Given that after marriage, many people bring their spouse into a small business that was established before marriage, an unexpected divorce can wreak havoc on each party's financial position. This is especially true in a state like Texas, which is considered a community property state, where each party often walks away with half of the marital property in a divorce.
Additionally, while a family business that was handed down from a previous generation is considered to belong to one spouse, it can become marital property through the duration of a marriage unless certain legal steps are taken to prevent this. The same co-mingling can also occur with a cash gift that one might receive from a family member. It makes sense to keep ownership of such assets separate.
With this in mind the Houston Chronicle offers a few points of advice about how to go about protecting a small business in a divorce. Here is a summary and commentary on those points:
1. Create a prenuptial agreement before marriage. This should disclose your financial situation at the time as well as that of your spouse, and whether in the event of a divorce the small business will stay yours in full, or whether the spouse will get a part. It is best if each party is represented by their own attorney during the prenup process.

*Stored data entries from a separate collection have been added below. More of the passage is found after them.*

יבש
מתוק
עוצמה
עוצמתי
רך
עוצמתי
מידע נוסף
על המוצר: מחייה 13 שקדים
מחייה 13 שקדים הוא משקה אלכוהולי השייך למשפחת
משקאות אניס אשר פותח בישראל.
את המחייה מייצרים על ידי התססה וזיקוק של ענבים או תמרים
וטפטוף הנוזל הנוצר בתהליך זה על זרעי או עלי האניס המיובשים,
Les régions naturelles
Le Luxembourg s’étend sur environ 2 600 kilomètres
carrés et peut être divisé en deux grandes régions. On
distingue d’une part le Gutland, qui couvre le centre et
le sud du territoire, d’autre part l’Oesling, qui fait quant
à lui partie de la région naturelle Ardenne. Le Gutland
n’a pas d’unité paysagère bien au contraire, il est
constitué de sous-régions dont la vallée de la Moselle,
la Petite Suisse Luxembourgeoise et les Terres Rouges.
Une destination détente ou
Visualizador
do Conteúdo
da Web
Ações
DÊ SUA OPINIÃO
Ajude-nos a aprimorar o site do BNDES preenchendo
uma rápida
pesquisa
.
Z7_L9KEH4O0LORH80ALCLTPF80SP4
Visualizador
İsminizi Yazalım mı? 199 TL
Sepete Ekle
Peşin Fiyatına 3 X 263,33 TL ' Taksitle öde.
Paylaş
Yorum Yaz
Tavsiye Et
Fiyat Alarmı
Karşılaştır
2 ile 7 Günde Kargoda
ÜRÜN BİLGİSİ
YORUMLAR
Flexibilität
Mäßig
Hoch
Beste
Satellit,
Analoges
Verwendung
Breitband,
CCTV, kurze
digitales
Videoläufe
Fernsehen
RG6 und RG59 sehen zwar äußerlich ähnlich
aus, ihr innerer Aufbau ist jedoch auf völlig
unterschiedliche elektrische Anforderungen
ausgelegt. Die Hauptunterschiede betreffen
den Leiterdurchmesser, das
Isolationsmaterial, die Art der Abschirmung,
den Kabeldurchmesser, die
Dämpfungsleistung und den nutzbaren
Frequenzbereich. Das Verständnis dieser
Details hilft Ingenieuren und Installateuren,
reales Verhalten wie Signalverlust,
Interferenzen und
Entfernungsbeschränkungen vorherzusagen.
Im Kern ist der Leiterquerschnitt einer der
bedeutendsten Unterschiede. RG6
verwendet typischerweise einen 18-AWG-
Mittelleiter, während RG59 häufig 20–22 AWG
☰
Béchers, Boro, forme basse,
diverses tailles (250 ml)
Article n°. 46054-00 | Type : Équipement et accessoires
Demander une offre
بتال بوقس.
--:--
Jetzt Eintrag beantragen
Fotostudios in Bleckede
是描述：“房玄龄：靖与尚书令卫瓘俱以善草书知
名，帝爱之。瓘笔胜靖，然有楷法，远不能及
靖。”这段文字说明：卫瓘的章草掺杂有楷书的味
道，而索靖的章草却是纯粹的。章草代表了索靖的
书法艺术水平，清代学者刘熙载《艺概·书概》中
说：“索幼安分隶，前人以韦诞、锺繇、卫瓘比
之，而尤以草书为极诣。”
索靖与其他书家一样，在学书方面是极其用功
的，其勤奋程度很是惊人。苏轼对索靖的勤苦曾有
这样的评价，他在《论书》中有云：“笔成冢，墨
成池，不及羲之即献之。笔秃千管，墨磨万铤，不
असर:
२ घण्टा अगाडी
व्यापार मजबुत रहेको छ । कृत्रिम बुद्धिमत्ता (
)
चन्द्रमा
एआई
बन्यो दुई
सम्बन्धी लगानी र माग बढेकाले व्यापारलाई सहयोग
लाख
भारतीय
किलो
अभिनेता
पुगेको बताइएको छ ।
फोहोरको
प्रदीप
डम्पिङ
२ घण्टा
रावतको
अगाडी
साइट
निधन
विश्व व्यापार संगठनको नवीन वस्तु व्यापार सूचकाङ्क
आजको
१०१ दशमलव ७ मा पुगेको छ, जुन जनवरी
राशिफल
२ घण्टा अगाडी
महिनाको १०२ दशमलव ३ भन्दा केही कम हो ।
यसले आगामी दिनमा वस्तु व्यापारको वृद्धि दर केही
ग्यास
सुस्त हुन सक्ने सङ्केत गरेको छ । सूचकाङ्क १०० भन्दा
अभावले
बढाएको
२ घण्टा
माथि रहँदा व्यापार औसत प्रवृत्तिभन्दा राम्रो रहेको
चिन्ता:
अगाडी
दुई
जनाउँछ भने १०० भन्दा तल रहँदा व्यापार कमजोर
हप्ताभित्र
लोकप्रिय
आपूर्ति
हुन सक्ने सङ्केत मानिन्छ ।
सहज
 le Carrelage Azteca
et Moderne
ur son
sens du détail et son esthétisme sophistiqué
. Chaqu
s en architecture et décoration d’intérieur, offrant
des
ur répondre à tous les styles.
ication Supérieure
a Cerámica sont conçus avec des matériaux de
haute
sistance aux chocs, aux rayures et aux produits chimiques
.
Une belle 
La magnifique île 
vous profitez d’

2. Limit the spouse's involvement in the business. While it may be cost-effective in the short term to have the spouse work for you for free, this could come back to haunt you in the event of a divorce.
3. Pay yourself a reasonable salary from the business instead of investing everything back into the business. This way it is clear what you are worth and what the business is worth.
4. Create a "buy-sell" agreement that states that no one can sell or trade shares in the small business without offering the partner a chance to buy first.
5. Create a postnuptial agreement that gets written up before the divorce. It is a final declaration of what you and your spouse can keep.
Another tip the Houston Chronicle gives is to simply offer to buy the spouse's share of the business.
Because of the divorce rate in the USA it is increasingly the case that marriages are not forever, whereas a small businesses can be with you 'till death do us part. As such, it is important to protect a small business during a divorce. Yes, that means even protecting it from your spouse during your marriage. If you are already married and have involved your spouse in your business, it might be a good time to talk to an attorney about how to take some steps to protect your small business, just in case.